■ **Collection entries**
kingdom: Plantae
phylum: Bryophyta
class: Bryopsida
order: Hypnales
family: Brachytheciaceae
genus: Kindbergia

* * *

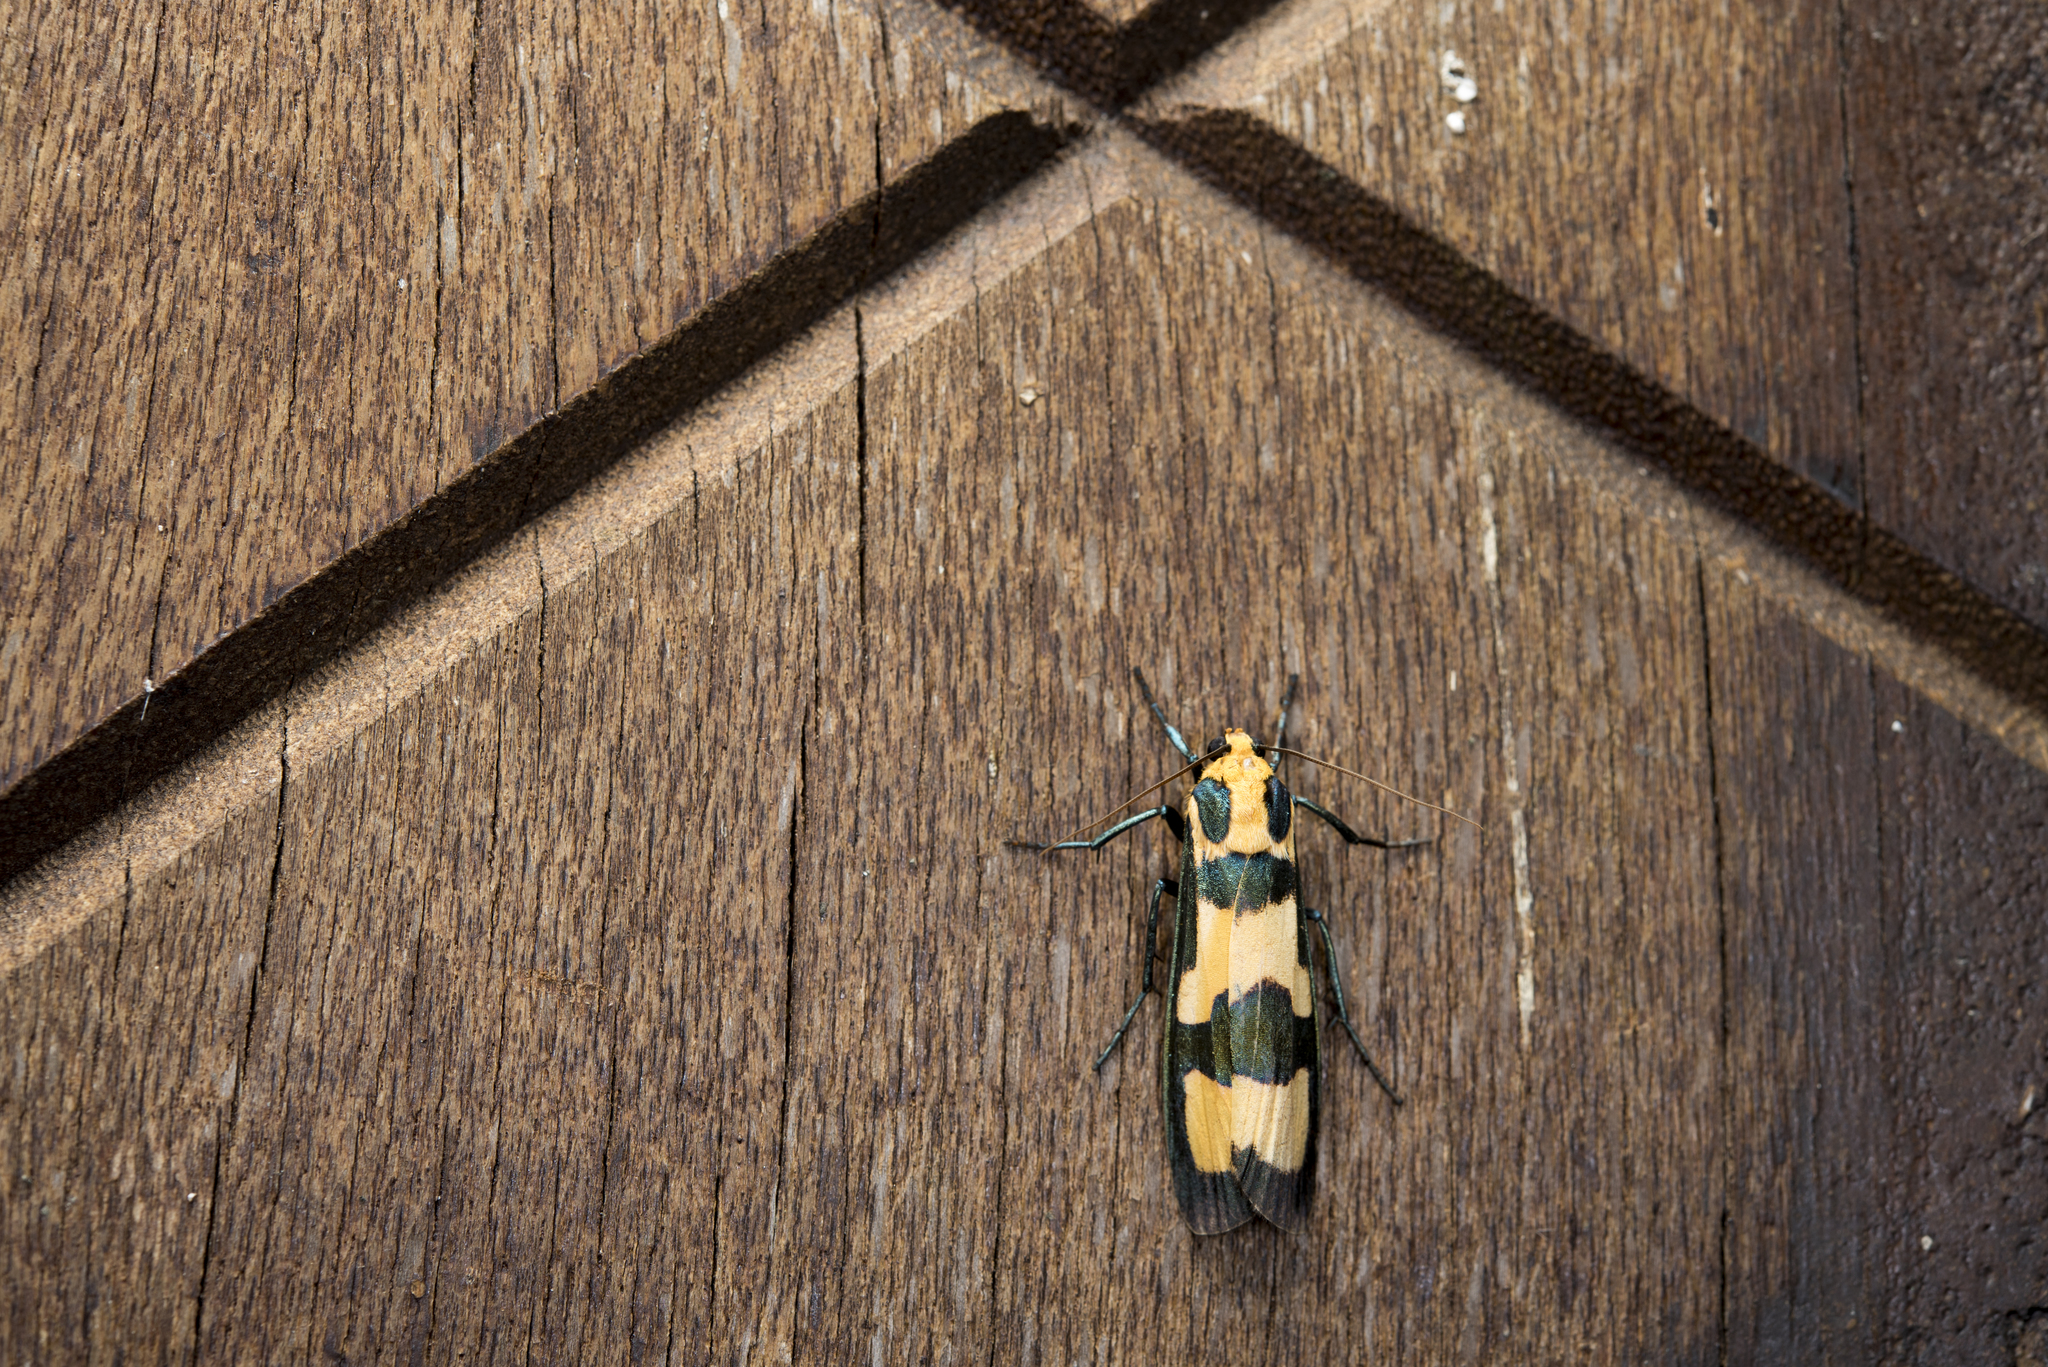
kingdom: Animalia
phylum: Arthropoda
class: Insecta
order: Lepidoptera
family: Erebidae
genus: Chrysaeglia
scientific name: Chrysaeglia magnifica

■ **Exercise directions**
Retype the data from the line containing "kingdom: Animalia" up to and including the line containing "scientific name: Chrysaeglia magnifica".

■ **Complete output**
kingdom: Animalia
phylum: Arthropoda
class: Insecta
order: Lepidoptera
family: Erebidae
genus: Chrysaeglia
scientific name: Chrysaeglia magnifica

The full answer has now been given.